Couple discovers silver treasure hidden on their farm for 350 years
11-15-2025

Couple discovers silver treasure hidden on their farm for 350 years

On a meadow in Bukowiec Wielki in northern Poland, a couple started clearing what they thought were rocks on their farm. Local officials later confirmed a total of 162 silver coins dated 1660 to 1679.

Beata and Romuald Jóźwiak discovered the treasure while working in their field near Janowiec Kościelny, a small farming village in northern Poland about 100 miles northwest of Warsaw. 

After the coins are cleaned and preserved, they will be displayed at the Museum of the Borderlands in Działdowo, a nearby town known for its medieval castle and regional history exhibits.

What turned up in the soil

The research was led by the Museum Pogranicza in Działdowo (MPD), the regional institution now caring for the collection. Its team focuses on documenting and preserving the borderland’s past.

Archaeologists also recovered fragments of a clay jar that once held the coins. A hoard, a hidden bundle of valuables buried for safety, often surfaces when routine plowing or clearing moves soil.

The coin mix spans everyday and higher value money from the late 1600s. It includes pieces used for market purchases as well as larger transactions like rents or livestock.

Other finds include a copper alloy ring, a devotional medallion, buttons, and lead balls for a black powder firearm, a gun that uses loose powder and a lead ball.

Together these objects sketch the habits and worries of the people who lived and worked here.

Why the coins were hidden

The date range from 1660 to 1679 sits in the early modern period, a time between the Middle Ages and the Industrial Era. In this period of time, households often kept savings in metal rather than in notes or accounts.

This particular borderland region saw shifting armies and taxes that stressed everyday life. When uncertainty rises, people sometimes bury savings to avoid theft or sudden levies.

Scholars call the act of hiding valuables deposition, a deliberate placement meant to be recovered later. Many hoards never return to their owners due to violence, illness, or migration.

The coin mix suggests repeated small savings rather than one payday. It looks like careful household budgeting interrupted by events strong enough to keep the owner away.

What the coins tell us

A tymf, a debased Polish silver coin with less silver than its face value implied, circulated after the Swedish wars and reflected a strained treasury. A central bank brief explains how tymfs functioned as credit money under King John Casimir.

An ort, a silver coin originally worth a quarter of a taler, served in regional trade and tax payments. A museum catalog describes how its value shifted from 16 to 18 grosz with time.

A szóstak, a six grosz coin widely used in markets, turns up frequently in hoards from this century. An NBP profile outlines its design under King John III Sobieski.

Two coins in the collection were two thirds talers, higher value pieces often reserved for big purchases. In a mixed stash, such heavier coins usually signal funds set aside for major needs.

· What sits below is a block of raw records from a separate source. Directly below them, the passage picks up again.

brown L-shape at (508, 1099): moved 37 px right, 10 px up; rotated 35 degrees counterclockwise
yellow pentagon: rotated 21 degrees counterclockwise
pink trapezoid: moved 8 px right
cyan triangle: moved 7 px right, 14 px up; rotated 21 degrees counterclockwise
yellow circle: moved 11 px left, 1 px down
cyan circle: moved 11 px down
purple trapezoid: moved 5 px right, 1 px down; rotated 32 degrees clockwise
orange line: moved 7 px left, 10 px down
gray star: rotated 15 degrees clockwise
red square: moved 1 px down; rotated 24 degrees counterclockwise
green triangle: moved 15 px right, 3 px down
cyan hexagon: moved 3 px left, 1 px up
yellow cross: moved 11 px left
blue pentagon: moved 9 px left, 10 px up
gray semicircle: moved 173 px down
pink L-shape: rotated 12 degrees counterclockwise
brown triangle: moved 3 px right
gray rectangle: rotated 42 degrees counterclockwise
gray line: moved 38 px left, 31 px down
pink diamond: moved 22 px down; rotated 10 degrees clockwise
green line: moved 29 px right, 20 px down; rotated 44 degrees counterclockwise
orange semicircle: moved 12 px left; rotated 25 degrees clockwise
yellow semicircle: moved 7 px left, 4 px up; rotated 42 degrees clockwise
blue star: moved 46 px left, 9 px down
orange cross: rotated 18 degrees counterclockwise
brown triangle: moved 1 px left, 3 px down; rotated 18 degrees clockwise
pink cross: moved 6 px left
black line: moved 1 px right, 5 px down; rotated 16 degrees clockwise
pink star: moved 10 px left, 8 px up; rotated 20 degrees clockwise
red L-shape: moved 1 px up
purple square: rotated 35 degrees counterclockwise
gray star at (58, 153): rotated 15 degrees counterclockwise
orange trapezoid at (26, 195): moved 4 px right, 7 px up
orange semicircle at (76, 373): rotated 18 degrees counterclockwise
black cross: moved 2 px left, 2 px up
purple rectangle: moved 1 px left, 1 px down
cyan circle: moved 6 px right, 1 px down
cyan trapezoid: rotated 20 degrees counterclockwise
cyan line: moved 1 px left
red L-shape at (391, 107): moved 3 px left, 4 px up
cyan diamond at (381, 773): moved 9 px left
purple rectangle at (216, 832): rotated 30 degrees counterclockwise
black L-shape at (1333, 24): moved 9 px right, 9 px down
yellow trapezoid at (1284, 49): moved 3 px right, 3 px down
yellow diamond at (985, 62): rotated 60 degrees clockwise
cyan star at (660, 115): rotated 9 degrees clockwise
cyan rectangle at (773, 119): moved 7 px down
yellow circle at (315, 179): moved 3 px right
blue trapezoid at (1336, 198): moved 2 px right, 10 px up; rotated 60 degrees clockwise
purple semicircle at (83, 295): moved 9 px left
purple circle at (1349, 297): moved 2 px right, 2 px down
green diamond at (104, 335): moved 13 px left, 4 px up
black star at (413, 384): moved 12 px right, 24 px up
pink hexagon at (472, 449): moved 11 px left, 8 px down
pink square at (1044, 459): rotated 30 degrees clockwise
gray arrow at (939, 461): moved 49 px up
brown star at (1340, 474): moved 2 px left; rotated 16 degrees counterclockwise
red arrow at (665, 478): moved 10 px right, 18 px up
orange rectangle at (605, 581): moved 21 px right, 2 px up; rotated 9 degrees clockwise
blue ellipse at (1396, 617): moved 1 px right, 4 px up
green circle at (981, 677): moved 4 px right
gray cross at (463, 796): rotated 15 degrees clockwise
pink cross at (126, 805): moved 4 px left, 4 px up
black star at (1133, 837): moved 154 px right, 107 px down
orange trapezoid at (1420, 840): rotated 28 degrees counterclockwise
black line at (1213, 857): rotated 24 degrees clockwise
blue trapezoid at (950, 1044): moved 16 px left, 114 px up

How the site was documented

Fieldwork followed a rescue excavation, an emergency dig to secure finds before loss or theft. Investigators opened a controlled trench and recorded each coin with simple, durable notes.

The couple reported the discovery immediately and the coins were passed to the regional heritage office for legal custody. This official process ensures the find remains public property and minimizes the risk of harm from illicit trade.

“My husband was restoring the meadow. He wanted to collect the stones that had been plowed up. It turned out they were coins,’ said Beata Jóźwiak.

Clear reporting allowed specialists to recover scattered pieces before weather or scavengers intervened. Careful collection protects both scientific value and the community’s connection to its past.

What happens next

The museum has begun conservation, careful cleaning and stabilization to prevent corrosion and loss. It plans to put the coins on public display at the start of 2026 in Działdowo.

Exhibits will likely present the hoard with its provenance, a record of where an object was found and who has cared for it since. That chain of custody lets students and curators revisit the evidence with fresh questions.

Finders in Poland benefit when they report discoveries quickly, because authorities can document the site and museums can tell the full story. This case shows how community, law, and science can pull together for the public good.

The Bukowiec Wielki coins add a crisp new chapter to the borderland’s story and set a clear example of ethical stewardship. Local students now have a home town case study of how a chance find becomes shared history.